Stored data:

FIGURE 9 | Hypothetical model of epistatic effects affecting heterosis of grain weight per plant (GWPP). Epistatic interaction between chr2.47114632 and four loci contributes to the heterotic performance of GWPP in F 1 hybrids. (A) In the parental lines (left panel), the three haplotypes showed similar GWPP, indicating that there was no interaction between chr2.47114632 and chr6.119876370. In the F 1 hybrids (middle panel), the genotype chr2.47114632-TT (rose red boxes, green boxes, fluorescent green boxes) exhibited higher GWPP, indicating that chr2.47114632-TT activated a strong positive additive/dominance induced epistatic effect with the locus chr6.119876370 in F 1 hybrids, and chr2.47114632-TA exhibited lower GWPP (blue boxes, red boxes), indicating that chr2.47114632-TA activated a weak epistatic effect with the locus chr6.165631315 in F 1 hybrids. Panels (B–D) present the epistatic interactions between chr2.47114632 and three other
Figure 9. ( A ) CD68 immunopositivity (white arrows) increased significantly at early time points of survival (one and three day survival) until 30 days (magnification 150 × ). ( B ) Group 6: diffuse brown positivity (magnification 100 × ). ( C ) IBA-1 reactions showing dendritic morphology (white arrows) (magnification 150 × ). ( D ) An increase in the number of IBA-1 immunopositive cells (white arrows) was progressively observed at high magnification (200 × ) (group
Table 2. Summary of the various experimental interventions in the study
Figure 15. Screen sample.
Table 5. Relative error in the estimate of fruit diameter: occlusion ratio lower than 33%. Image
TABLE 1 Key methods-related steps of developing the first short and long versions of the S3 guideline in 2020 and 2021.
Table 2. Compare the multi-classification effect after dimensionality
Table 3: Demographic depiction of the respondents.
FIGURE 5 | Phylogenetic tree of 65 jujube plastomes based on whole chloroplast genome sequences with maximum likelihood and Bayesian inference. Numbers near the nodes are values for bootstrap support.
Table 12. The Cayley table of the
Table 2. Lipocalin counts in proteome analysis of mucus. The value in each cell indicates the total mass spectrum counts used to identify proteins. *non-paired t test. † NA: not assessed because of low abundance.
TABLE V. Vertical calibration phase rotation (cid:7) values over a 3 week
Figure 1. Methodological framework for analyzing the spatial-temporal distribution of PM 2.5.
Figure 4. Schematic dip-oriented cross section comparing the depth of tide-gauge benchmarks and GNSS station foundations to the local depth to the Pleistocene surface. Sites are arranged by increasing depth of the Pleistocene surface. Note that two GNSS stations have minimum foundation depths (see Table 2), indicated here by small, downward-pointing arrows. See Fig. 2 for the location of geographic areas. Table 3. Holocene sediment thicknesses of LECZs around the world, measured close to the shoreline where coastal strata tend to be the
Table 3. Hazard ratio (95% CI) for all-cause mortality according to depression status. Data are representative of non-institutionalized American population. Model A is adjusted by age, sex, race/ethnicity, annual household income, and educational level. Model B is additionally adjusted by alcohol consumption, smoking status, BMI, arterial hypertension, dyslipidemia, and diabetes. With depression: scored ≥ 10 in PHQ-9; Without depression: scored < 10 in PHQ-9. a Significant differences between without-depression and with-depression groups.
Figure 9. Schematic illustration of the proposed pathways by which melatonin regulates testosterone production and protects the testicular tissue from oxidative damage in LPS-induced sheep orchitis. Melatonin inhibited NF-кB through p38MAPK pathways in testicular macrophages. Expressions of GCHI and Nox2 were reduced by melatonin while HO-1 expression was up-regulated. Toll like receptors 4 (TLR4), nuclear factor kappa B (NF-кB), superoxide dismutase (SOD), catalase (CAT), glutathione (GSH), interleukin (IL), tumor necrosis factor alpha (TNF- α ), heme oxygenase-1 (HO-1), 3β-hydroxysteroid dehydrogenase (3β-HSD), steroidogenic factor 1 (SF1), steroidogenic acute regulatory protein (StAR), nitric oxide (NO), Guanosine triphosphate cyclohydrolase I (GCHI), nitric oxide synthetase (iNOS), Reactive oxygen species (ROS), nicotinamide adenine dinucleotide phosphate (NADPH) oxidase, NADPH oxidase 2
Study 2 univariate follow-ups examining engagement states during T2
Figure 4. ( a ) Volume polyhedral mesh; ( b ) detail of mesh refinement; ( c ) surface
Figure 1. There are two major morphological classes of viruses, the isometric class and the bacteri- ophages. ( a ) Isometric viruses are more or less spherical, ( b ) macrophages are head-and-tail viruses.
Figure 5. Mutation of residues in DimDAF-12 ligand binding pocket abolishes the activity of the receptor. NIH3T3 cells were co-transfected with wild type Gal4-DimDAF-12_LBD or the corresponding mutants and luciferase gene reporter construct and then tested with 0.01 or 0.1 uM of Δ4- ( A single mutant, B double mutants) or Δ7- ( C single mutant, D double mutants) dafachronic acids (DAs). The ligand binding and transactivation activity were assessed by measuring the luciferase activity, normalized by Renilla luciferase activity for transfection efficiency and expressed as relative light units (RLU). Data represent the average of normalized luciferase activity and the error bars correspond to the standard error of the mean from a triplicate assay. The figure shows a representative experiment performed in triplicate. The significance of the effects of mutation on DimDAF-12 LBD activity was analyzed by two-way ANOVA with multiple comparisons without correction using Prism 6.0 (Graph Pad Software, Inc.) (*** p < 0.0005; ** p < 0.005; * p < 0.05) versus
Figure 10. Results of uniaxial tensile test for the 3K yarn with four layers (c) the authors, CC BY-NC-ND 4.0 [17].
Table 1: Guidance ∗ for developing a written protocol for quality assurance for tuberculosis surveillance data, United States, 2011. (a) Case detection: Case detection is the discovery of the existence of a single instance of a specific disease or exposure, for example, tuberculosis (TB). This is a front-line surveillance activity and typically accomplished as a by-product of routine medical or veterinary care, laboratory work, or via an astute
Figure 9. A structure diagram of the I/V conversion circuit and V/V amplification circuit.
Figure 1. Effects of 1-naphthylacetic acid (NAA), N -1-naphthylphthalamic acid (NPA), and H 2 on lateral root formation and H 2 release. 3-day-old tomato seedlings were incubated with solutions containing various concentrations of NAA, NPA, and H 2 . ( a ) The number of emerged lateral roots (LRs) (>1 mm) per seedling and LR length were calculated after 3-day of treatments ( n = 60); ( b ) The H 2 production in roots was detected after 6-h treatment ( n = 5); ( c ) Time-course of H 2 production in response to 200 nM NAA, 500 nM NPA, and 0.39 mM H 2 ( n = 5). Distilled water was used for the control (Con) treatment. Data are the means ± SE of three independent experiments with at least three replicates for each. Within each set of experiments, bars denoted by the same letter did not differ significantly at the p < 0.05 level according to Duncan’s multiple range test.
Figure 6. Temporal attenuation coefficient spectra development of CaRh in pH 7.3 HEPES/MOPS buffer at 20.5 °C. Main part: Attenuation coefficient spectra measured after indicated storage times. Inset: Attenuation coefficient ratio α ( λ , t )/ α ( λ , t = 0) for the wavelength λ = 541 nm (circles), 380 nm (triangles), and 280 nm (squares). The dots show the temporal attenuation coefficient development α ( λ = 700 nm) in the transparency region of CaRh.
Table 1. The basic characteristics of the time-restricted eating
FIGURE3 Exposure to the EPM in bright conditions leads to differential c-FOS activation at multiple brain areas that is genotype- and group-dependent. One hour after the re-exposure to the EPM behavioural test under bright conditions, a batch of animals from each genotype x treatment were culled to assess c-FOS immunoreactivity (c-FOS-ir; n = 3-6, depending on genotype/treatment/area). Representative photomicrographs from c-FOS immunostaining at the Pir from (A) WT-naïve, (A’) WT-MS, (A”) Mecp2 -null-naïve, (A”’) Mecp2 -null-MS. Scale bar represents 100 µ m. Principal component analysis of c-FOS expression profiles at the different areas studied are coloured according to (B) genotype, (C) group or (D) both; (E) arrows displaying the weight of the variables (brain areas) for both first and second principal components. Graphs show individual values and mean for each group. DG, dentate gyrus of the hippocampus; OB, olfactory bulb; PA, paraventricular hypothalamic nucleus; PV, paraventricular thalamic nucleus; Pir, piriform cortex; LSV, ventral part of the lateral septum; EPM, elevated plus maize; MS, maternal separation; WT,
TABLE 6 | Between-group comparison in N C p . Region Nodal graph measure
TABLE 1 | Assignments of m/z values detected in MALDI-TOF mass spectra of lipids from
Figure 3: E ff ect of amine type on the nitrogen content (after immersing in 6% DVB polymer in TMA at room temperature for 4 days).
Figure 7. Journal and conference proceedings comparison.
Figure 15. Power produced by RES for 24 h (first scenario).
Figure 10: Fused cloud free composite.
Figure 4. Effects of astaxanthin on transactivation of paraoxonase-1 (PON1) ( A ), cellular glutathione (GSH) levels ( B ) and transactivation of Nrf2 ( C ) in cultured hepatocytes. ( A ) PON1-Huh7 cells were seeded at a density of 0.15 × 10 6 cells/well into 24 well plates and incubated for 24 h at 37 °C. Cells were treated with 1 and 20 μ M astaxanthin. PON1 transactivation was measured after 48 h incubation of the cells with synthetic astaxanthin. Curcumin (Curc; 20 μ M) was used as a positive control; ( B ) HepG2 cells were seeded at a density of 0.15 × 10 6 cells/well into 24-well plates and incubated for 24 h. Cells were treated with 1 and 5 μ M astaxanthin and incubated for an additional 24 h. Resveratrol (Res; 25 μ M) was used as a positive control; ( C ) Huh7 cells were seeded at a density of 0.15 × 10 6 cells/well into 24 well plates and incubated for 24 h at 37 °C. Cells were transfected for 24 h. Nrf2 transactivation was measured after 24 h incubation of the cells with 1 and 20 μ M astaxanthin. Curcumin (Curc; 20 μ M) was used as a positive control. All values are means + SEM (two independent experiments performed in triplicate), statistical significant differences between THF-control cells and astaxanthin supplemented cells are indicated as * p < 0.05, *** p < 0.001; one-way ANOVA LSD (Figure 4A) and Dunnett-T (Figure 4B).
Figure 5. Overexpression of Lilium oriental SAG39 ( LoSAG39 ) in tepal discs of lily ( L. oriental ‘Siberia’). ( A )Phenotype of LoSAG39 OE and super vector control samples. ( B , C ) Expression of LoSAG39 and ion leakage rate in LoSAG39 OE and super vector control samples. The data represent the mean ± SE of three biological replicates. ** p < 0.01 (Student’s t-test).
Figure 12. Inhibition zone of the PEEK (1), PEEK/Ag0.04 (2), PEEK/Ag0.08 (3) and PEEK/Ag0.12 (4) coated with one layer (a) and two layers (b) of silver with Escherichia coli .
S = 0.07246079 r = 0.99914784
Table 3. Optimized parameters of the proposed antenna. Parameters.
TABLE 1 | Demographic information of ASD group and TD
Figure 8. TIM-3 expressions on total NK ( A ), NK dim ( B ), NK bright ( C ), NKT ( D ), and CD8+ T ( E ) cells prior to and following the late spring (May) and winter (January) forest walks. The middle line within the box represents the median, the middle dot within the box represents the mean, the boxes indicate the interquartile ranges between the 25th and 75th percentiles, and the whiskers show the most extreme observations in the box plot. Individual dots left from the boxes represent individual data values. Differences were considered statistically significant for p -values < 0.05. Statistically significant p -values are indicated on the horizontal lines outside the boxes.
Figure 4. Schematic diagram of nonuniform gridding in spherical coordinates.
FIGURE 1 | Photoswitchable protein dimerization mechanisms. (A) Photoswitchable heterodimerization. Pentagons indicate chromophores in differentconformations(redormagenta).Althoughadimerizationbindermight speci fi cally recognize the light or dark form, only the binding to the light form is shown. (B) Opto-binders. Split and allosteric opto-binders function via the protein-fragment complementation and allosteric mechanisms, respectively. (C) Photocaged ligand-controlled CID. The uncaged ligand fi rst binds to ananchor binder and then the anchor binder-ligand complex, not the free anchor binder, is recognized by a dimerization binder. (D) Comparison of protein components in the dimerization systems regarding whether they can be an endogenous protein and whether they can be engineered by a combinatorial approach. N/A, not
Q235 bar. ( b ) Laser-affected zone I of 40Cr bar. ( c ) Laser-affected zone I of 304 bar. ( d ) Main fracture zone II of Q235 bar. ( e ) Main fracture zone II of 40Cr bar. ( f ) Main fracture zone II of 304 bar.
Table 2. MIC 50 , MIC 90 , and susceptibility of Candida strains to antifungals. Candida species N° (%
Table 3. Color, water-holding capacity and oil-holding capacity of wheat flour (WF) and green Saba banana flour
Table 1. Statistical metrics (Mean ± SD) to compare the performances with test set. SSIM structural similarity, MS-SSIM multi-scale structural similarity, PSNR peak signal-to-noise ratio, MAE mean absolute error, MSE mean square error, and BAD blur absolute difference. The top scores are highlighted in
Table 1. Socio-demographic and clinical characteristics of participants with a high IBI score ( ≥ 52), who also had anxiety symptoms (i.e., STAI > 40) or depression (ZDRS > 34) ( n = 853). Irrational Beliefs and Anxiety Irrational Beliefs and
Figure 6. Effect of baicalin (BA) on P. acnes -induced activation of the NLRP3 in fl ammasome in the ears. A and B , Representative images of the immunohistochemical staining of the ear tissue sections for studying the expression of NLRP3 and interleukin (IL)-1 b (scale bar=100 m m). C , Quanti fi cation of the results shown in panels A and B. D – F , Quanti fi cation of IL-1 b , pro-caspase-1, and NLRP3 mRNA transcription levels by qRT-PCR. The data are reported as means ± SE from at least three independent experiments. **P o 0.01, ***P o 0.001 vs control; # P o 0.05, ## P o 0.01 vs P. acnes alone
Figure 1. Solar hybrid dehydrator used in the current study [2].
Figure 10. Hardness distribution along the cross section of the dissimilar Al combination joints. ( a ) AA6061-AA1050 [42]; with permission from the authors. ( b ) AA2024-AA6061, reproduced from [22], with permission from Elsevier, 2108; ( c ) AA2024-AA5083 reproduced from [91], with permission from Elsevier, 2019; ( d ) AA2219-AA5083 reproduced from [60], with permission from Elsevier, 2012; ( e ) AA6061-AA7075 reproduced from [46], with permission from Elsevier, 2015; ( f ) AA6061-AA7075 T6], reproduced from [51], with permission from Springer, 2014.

To do: Among the lines above, repeat exactly those from the line with "Table 5. Relative" to the line with "Table 3. Hazard", counting both ends.

Answer section:
Table 5. Relative error in the estimate of fruit diameter: occlusion ratio lower than 33%. Image
TABLE 1 Key methods-related steps of developing the first short and long versions of the S3 guideline in 2020 and 2021.
Table 2. Compare the multi-classification effect after dimensionality
Table 3: Demographic depiction of the respondents.
FIGURE 5 | Phylogenetic tree of 65 jujube plastomes based on whole chloroplast genome sequences with maximum likelihood and Bayesian inference. Numbers near the nodes are values for bootstrap support.
Table 12. The Cayley table of the
Table 2. Lipocalin counts in proteome analysis of mucus. The value in each cell indicates the total mass spectrum counts used to identify proteins. *non-paired t test. † NA: not assessed because of low abundance.
TABLE V. Vertical calibration phase rotation (cid:7) values over a 3 week
Figure 1. Methodological framework for analyzing the spatial-temporal distribution of PM 2.5.
Figure 4. Schematic dip-oriented cross section comparing the depth of tide-gauge benchmarks and GNSS station foundations to the local depth to the Pleistocene surface. Sites are arranged by increasing depth of the Pleistocene surface. Note that two GNSS stations have minimum foundation depths (see Table 2), indicated here by small, downward-pointing arrows. See Fig. 2 for the location of geographic areas. Table 3. Holocene sediment thicknesses of LECZs around the world, measured close to the shoreline where coastal strata tend to be the
Table 3. Hazard ratio (95% CI) for all-cause mortality according to depression status. Data are representative of non-institutionalized American population. Model A is adjusted by age, sex, race/ethnicity, annual household income, and educational level. Model B is additionally adjusted by alcohol consumption, smoking status, BMI, arterial hypertension, dyslipidemia, and diabetes. With depression: scored ≥ 10 in PHQ-9; Without depression: scored < 10 in PHQ-9. a Significant differences between without-depression and with-depression groups.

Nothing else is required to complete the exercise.